SELECTED PASSAGE:
····················

Malignant nephrosclerosis is where hypertensive nephrosclerosis occurs in presence of malignant hypertension (when DBP > 130mmHg). Vessels feature intimal thickening, fibrinoid necrosis, red blood cell fragmentation, extravasation, thrombosis. These changes create an exaggerated layered appearance (onion skinning).

=== Urine test ===
Microalbuminuria (moderate increase in the levels of urinary albumin) is a non-specific finding in patients with vascular disease that is associated with increased risk of cardiovascular events. The majority of patients with benign nephrosclerosis have proteinuria in the range from 0.5 to 1 g/ 24hr. In the case of glomerular damage occurring in HN, hematuria can occur as well.

=== Definitive diagnosis ===
The definitive diagnosis of HN requires morphological examination. Common histological features can be identified in the renal and glomerular vasculature. Glomerulosclerosis is often present, either focally or globally, which is characterized by hardening of the vessel walls. Also, luminal narrowing of the arteries and arterioles of the kidney system. However, this type of procedure is likely to be preceded by a provisional diagnosis based on laboratory investigations.

=== Future diagnostic approaches ===
Increasing access to, and use of, genome profiling may provide opportunity for diagnosis based on presentation and genetic risk factors, by identifying ApoL1 gene variants on chromosome 22.

== Management ==

The aim of the medical treatment is to slow the progression of chronic kidney disease by reducing blood pressure and albumin levels. The current published guidelines define ideal BP of <130/80 mmHg for patients with hypertensive nephropathy; studies show that anything higher or lower than this can increase cardiovascular risk. According to the African American Study of Kidney Disease (AASK) trial, after an additional 5 years follow-up upon completion of the 10-year trial, up to 65% of the cohort had progressive nephropathy despite having controlled the mean systolic BP level <135 mmHg.

ACE inhibitors, angiotensin receptor blockers, direct renin inhibitors and aldosterone antagonists, are pharmacological treatments that can be used to lower BP to target levels; hence reducing neuropathy and proteinuria progression. The management plan should be individualized based on the condition of the patients including comorbidities and previous medical history.
In addition, there are lifestyle changes that can be made. Weight reduction, exercise, reducing salt intake can be done to manage hypertensive nephropathy.

== Prognosis ==
According to the United States Renal Data System (USRDS), hypertensive nephropathy accounts for more than one-third of patients on hemodialysis and the annual mortality rate for patients on hemodialysis is 23.3%.
Haemodialysis is recommended for patients who progress to end-stage kidney disease (ESKD) and hypertensive nephropathy is the second most common cause of ESKD after diabetes.
Patient prognosis is dependent on numerous factors including age, ethnicity, blood pressure and glomerular filtration rate. Changes in lifestyle factors, such as reduced salt intake and increased physical activity have been shown to improve outcomes but are insufficient without pharmacological treatment.

== Epidemiology ==
The incidence of hypertensive nephropathy varies around the world. For instance, it accounts for as many as 25% and 17% of patients starting dialysis for end-stage kidney disease in Italy and France respectively. Contrastingly, Japan and China report only 6 and 7% respectively. Since the year 2000, nephropathy caused by hypertension has increased in incidence by 8.7% In reality, these figures may be even higher, as hypertension is not always reported as the specific cause of kidney disease.

It has been recognized that the incidence of hypertensive nephropathy varies with ethnicity. Compared to Caucasians, African Americans in the USA are much more likely to develop hypertensive nephropathy. Of those who do, the proportion who then go on to develop end-stage kidney failure is 3.5 times higher than in the Caucasian population. In addition to this, African Americans tend to develop hypertensive nephropathy at a younger age than Caucasians (45 to 65, compared to >65).

····················

RECORD SET:
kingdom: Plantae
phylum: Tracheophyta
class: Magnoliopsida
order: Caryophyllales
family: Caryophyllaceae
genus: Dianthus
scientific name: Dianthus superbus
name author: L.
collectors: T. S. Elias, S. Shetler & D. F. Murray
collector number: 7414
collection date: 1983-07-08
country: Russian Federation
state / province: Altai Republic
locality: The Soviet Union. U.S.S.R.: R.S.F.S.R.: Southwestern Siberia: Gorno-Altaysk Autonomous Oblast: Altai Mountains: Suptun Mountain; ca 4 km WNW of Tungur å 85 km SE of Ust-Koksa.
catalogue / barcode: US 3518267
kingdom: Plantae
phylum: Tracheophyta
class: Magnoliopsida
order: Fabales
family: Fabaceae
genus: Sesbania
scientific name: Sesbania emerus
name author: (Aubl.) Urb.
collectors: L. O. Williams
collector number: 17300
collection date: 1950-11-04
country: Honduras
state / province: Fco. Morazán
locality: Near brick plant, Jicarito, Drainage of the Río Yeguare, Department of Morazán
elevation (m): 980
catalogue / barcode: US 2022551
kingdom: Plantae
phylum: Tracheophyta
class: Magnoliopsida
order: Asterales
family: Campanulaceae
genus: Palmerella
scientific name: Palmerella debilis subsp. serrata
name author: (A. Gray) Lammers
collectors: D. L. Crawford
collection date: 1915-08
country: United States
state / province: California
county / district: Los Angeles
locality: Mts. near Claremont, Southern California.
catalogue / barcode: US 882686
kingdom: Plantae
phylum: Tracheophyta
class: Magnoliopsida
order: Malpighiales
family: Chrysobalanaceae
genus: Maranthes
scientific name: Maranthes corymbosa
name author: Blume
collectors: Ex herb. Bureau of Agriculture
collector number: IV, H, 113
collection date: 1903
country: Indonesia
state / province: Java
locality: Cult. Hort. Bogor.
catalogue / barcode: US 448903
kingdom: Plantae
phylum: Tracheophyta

····················

DIRECTIONS FOR THIS TASK:
Reproduce the passage on hypertensive nephropathy word for word from "ACE inhibitors, angiotensin" to "hemodialysis is 23.3%.". The entries have no connection to the passage on hypertensive nephropathy.

RESULT FOR THIS TASK:
ACE inhibitors, angiotensin receptor blockers, direct renin inhibitors and aldosterone antagonists, are pharmacological treatments that can be used to lower BP to target levels; hence reducing neuropathy and proteinuria progression. The management plan should be individualized based on the condition of the patients including comorbidities and previous medical history.
In addition, there are lifestyle changes that can be made. Weight reduction, exercise, reducing salt intake can be done to manage hypertensive nephropathy.

== Prognosis ==
According to the United States Renal Data System (USRDS), hypertensive nephropathy accounts for more than one-third of patients on hemodialysis and the annual mortality rate for patients on hemodialysis is 23.3%.